Can you pull out each line of the data below that includes the word "thickness"?

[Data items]
● ● ● ● ● ● ●

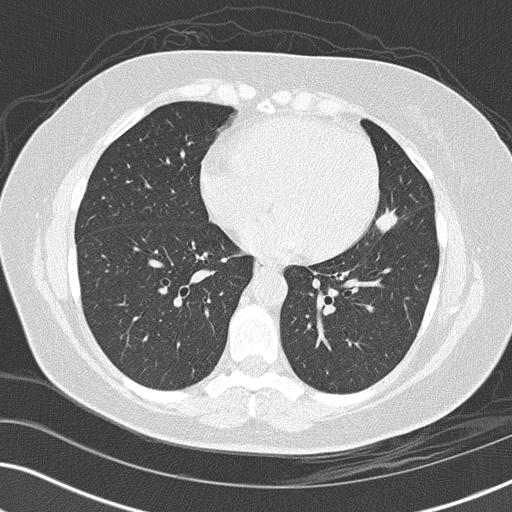
Axial slice from a low-dose chest CT screening exam. Third screening round (two years after baseline). Lung window (W 1500 / L -600 HU). 2 mm slice thickness. Lung (sharp) reconstruction kernel (B50f). 120 kVp. 512 × 512 image matrix, field of view 330 × 330 mm. Female participant, aged 56 years at enrolment. Former smoker at enrolment.
• Expert reader's lesion annotation, box from (x=357, y=199) to (x=411, y=247) px.
• Reader record for this screening exam (exam-level; its link to the box is not recorded): non-calcified nodule or mass ≥4 mm, lingula, 14 × 14 mm, spiculated (stellate) margins, soft tissue attenuation, pre-existing on the prior screen: yes; interval growth: yes.
• Lung cancer was diagnosed 86 days after this screen: adenocarcinoma, NOS, left upper lobe, poorly differentiated (G3), stage IIIA (AJCC 6th edition), 15 mm at pathology.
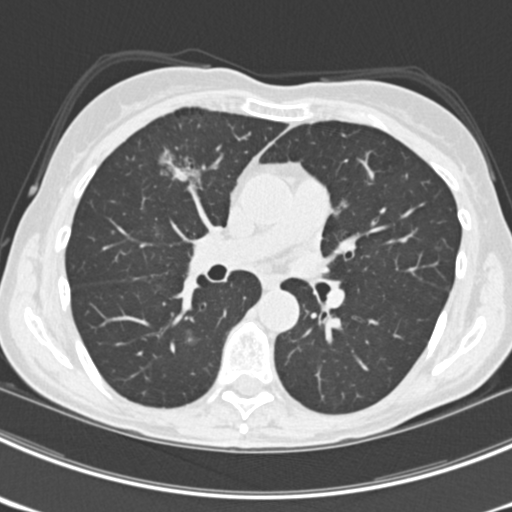
Axial slice from a low-dose chest CT screening exam, third annual screen, lung window (W 1500 / L -600 HU), 2 mm slice thickness, standard (soft-tissue) reconstruction kernel (B30f), 120 kVp, slice 93 of 225 in the series, 512 × 512 image matrix, field of view 302 × 302 mm. Female, age 63 years at enrolment. Current smoker at enrolment.
- Expert reader's lesion annotation, bounding box (x1, y1, x2, y2) in pixels: (152, 139, 218, 198).
- The screening reader recorded 9 non-calcified nodules or masses ≥4 mm on this exam (left upper lobe, right upper lobe, left upper lobe, left lower lobe, right middle lobe, left lower lobe, left lower lobe, right lower lobe, right lower lobe); which of them this box marks is not recorded.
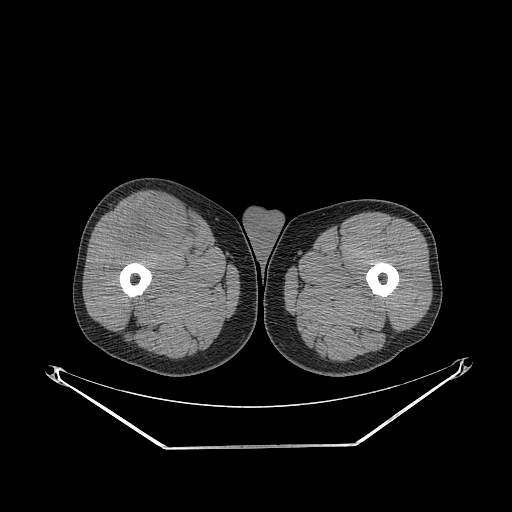
CT of an extremity soft-tissue mass (from a PET/CT study), one axial slice. Position 274 of 311 along the scan axis. Reconstruction kernel STANDARD. Soft-tissue window (W 400 / L 40 HU). 512 × 512 image matrix, field of view 500 × 500 mm. Male patient. Case-level facts recorded for this patient, not image findings: histological type: pleiomorphic leiomyosarcoma; grade: intermediate; site of the primary tumour: right thigh.
Structures marked on this image (expert contour drawn on MRI and transferred to this co-registered scan by the dataset authors):
- gross tumour volume including surrounding oedema: bounding box (x1, y1, x2, y2) in pixels: (116, 199, 191, 255)
- gross tumour volume (mass): (116, 199, 191, 255)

● ● ● ● ● ● ●

- **RESPONSE TO THIS EXERCISE**
Axial slice from a low-dose chest CT screening exam. Third screening round (two years after baseline). Lung window (W 1500 / L -600 HU). 2 mm slice thickness. Lung (sharp) reconstruction kernel (B50f). 120 kVp. 512 × 512 image matrix, field of view 330 × 330 mm. Female participant, aged 56 years at enrolment. Former smoker at enrolment.
Axial slice from a low-dose chest CT screening exam, third annual screen, lung window (W 1500 / L -600 HU), 2 mm slice thickness, standard (soft-tissue) reconstruction kernel (B30f), 120 kVp, slice 93 of 225 in the series, 512 × 512 image matrix, field of view 302 × 302 mm. Female, age 63 years at enrolment. Current smoker at enrolment.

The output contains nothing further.